The best summary of the article, PET and MRI show differences in cerebral asymmetry and functional connectivity between homo- and heterosexual subjects, authored by lead researchers Ivanka Savic and Per Linstrom of the Stockholm Brain Institute in Sweden, is provided by Richard Monastersky on the Chronicle of Higher Education’s News Blog:
Is There a Gay Brain? Imagine Study Finds Anatomical Clues
[Neuroscience researchers] found that the brains of homosexual men and heterosexual women were more symmetrical than the brains of heterosexual men and homosexual women. A similar difference emerged when the researchers looked in particular at the amygdala, a brain region associated with emotional reactions. Heterosexual women and homosexual men had more connections between their right and left amygdala and more connections with other brain regions than did homosexual women and heterosexual men.
Scientists have spent decades looking for brain differences between homosexual and heterosexual people and since the early 1990s have been finding anatomical distinctions in regions associated with sexual behavior. The new study suggests broader brain differences between homosexual and heterosexual men and women, even in regions not linked to sexual attraction.
The BBC article where I first read of this study can be found here.
In 2005, Dr.

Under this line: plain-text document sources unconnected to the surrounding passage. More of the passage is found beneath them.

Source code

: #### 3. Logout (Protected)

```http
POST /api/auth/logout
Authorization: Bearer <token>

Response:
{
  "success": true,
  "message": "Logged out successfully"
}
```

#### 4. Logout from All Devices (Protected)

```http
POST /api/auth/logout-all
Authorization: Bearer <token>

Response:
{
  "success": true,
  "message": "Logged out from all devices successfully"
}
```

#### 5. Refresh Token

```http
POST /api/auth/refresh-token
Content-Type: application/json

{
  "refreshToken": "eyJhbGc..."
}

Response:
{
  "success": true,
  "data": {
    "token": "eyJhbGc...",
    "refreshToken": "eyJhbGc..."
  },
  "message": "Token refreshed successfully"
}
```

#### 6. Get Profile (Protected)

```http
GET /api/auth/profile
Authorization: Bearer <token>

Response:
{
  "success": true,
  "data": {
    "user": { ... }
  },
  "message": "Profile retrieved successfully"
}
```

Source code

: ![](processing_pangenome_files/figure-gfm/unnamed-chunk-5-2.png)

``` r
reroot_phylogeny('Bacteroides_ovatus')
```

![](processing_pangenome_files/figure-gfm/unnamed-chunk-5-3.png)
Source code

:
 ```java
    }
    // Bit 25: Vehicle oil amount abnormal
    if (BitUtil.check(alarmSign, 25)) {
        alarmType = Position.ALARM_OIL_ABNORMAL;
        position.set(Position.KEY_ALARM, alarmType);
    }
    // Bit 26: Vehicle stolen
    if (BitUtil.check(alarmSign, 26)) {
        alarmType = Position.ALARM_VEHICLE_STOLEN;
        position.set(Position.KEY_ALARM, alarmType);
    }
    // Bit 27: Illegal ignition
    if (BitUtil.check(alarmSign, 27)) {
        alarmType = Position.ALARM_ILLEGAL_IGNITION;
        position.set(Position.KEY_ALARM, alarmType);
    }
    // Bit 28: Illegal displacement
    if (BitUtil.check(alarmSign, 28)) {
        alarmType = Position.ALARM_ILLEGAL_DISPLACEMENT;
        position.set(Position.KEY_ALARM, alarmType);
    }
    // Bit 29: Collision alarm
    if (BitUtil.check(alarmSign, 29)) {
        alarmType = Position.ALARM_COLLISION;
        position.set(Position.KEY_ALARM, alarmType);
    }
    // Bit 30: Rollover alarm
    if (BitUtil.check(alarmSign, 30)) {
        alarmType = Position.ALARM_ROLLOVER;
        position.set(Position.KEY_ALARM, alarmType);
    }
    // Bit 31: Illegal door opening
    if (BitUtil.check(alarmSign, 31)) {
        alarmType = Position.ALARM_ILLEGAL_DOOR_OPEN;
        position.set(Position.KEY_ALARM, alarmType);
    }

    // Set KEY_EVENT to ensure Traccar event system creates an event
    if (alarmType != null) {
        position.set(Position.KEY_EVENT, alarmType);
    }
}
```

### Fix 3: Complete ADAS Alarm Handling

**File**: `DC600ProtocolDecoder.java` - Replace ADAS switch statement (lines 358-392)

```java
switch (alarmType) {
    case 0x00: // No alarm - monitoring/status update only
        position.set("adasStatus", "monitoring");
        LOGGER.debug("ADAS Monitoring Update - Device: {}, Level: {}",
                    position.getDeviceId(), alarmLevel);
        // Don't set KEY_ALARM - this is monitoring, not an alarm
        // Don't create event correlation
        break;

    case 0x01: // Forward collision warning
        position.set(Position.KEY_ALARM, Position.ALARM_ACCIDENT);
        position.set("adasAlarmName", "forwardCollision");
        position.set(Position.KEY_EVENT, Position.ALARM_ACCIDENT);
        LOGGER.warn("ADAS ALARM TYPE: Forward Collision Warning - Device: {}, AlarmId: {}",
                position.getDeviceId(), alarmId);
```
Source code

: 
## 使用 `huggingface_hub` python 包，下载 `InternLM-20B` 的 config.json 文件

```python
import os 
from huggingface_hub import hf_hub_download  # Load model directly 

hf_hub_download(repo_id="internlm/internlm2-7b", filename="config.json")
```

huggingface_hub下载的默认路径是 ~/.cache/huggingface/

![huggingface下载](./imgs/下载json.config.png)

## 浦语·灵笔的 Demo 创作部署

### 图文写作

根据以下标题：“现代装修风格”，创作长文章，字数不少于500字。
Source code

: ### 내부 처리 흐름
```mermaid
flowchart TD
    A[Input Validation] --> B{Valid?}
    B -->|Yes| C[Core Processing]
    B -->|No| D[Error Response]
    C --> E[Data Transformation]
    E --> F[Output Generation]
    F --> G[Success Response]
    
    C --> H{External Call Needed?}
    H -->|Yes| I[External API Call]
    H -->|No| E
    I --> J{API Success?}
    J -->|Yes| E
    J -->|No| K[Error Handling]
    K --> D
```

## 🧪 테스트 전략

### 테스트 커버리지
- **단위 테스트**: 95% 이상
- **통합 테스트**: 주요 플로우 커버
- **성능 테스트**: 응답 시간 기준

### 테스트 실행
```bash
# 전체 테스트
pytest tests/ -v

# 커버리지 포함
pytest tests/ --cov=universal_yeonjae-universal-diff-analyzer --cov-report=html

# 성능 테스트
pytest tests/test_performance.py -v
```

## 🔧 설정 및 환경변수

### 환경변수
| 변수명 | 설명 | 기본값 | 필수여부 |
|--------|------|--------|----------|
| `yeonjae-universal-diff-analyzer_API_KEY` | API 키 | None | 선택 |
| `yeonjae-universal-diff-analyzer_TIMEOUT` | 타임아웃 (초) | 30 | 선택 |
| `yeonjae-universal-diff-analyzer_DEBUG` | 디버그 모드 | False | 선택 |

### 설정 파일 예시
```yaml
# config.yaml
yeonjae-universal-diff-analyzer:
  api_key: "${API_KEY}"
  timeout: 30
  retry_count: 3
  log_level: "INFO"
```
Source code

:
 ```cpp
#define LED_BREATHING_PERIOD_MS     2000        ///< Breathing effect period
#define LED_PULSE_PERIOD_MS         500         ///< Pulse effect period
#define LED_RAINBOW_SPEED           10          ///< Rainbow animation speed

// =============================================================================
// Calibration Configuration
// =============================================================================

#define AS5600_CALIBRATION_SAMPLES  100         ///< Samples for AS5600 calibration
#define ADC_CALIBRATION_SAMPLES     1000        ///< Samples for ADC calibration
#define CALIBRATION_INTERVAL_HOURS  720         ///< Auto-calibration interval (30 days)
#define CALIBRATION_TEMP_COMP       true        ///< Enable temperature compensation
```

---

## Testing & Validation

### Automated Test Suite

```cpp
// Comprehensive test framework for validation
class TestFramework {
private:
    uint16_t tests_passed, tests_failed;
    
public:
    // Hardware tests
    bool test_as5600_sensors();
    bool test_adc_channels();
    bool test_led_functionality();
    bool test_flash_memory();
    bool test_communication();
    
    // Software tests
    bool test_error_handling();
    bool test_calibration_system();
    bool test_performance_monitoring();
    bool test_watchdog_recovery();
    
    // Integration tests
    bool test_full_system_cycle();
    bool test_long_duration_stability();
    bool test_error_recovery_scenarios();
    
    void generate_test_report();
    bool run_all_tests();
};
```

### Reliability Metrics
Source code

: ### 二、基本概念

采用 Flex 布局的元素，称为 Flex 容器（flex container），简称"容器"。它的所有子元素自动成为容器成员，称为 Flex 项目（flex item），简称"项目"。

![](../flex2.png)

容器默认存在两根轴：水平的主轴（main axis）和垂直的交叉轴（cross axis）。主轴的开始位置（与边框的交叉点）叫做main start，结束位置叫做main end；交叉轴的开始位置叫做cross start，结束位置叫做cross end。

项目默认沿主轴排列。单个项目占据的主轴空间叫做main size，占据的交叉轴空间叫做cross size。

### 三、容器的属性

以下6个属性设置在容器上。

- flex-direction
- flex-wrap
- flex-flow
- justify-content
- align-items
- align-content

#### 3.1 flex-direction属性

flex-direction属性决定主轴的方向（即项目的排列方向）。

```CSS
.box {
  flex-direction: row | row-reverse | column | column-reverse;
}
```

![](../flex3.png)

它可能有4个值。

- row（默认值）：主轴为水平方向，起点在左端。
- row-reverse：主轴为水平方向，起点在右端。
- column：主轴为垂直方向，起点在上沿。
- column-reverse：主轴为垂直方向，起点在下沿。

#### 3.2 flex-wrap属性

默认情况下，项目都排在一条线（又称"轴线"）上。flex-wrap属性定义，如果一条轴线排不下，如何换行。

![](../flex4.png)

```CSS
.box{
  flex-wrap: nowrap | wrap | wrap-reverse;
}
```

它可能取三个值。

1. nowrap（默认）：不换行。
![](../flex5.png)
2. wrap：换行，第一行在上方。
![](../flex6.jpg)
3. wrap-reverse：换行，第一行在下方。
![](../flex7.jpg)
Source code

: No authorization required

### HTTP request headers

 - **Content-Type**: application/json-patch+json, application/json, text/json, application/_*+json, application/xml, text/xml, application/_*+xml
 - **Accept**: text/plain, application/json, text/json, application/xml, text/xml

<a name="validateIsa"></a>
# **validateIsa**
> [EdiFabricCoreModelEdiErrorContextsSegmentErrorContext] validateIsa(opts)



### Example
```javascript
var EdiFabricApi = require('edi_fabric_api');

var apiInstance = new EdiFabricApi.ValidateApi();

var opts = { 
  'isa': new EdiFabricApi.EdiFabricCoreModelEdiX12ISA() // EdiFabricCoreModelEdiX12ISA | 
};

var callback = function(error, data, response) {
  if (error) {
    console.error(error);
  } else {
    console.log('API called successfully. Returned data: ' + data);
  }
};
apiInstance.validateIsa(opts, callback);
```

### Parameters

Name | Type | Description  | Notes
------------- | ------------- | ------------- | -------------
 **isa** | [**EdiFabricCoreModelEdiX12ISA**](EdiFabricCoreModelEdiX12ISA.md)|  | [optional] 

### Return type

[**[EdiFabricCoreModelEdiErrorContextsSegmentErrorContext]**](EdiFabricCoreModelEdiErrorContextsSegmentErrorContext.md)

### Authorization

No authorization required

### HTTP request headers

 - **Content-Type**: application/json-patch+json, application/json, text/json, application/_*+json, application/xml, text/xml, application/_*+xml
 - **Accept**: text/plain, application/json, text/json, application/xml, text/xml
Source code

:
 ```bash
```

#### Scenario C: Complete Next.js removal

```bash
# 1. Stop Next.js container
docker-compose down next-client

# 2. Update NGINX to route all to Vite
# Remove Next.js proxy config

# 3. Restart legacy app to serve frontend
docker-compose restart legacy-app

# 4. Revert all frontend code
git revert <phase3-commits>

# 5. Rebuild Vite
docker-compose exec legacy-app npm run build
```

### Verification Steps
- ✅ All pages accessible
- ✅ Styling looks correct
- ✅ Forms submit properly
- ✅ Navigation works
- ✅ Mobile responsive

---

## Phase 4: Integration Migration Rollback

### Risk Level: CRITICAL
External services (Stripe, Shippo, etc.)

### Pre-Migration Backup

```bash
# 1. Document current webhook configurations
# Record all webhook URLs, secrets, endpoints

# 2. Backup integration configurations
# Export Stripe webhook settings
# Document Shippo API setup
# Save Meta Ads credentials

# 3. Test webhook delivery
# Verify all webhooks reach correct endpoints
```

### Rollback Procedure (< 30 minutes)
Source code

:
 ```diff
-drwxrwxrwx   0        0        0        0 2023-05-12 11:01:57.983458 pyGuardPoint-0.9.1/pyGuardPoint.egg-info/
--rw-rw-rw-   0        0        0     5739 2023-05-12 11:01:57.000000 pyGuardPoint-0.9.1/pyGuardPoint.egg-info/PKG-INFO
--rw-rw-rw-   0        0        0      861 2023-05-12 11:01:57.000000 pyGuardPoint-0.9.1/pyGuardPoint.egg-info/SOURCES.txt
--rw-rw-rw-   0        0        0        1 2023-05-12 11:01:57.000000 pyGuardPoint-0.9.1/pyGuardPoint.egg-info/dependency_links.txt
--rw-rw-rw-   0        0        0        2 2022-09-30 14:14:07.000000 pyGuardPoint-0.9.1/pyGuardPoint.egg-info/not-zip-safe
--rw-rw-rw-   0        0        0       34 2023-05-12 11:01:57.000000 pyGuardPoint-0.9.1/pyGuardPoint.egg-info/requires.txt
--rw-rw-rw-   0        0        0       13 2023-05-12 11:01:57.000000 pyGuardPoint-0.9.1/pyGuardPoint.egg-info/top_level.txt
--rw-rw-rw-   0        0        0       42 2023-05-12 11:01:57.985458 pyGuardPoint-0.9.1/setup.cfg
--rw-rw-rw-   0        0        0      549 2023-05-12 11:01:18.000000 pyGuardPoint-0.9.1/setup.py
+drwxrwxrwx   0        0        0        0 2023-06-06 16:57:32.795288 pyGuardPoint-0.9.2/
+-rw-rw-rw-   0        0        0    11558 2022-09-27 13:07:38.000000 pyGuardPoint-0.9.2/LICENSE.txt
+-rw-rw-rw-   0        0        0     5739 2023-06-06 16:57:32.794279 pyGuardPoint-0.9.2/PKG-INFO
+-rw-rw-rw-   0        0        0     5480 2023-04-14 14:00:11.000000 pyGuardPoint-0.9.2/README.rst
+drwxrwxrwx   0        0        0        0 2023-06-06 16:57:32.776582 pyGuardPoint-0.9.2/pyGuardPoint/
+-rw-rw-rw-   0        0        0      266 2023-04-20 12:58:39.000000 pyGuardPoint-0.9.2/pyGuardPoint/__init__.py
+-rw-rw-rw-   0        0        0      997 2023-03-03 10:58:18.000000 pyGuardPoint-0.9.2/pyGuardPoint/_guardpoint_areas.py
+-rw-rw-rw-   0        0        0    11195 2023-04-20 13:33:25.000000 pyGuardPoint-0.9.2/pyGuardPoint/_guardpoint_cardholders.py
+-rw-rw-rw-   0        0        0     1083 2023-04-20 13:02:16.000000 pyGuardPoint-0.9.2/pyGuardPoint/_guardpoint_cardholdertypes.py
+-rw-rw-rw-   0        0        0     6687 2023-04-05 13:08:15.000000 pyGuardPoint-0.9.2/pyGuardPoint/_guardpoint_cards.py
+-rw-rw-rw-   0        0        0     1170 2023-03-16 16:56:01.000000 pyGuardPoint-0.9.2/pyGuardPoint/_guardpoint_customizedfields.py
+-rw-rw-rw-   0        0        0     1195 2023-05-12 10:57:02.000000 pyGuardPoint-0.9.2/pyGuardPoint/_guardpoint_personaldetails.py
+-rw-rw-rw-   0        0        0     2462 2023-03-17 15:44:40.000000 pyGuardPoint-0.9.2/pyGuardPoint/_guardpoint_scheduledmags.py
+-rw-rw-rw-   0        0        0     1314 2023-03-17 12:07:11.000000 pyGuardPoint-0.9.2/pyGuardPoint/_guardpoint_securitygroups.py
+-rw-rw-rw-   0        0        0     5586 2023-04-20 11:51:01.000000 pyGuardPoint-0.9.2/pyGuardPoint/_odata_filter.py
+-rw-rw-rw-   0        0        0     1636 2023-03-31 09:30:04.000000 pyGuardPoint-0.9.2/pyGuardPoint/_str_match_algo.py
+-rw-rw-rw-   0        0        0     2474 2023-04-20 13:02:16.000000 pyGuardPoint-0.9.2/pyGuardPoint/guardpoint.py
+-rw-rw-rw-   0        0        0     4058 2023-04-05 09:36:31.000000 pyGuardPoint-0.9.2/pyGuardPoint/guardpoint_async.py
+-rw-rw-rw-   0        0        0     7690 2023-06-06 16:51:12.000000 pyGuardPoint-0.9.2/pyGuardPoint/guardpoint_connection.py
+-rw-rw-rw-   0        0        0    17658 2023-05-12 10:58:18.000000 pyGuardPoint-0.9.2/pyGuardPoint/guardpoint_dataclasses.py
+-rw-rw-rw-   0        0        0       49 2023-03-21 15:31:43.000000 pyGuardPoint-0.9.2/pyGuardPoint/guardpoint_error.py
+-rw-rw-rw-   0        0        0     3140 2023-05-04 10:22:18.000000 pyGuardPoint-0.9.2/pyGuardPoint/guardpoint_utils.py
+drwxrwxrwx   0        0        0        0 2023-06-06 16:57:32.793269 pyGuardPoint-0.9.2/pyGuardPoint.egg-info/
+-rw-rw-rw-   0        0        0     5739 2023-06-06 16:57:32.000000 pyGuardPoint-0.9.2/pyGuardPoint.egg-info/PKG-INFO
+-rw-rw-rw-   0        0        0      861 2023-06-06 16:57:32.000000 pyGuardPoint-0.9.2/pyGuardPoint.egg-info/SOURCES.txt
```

Savic was the lead researcher on another neuroscientific investigation about the “gay brain.” The title of that article, also published by PNAS, is Brain response to putative phermones in homosexual men.
In this 2005 study, it was discovered — as the title of the article says — that “the brains of homosexual men respond more like those of women when reacting to a chemical derived from the male sex hormone.” [Source]
These two studies lend evidence to the debate over whether sexual orientation is a biologically-determined trait.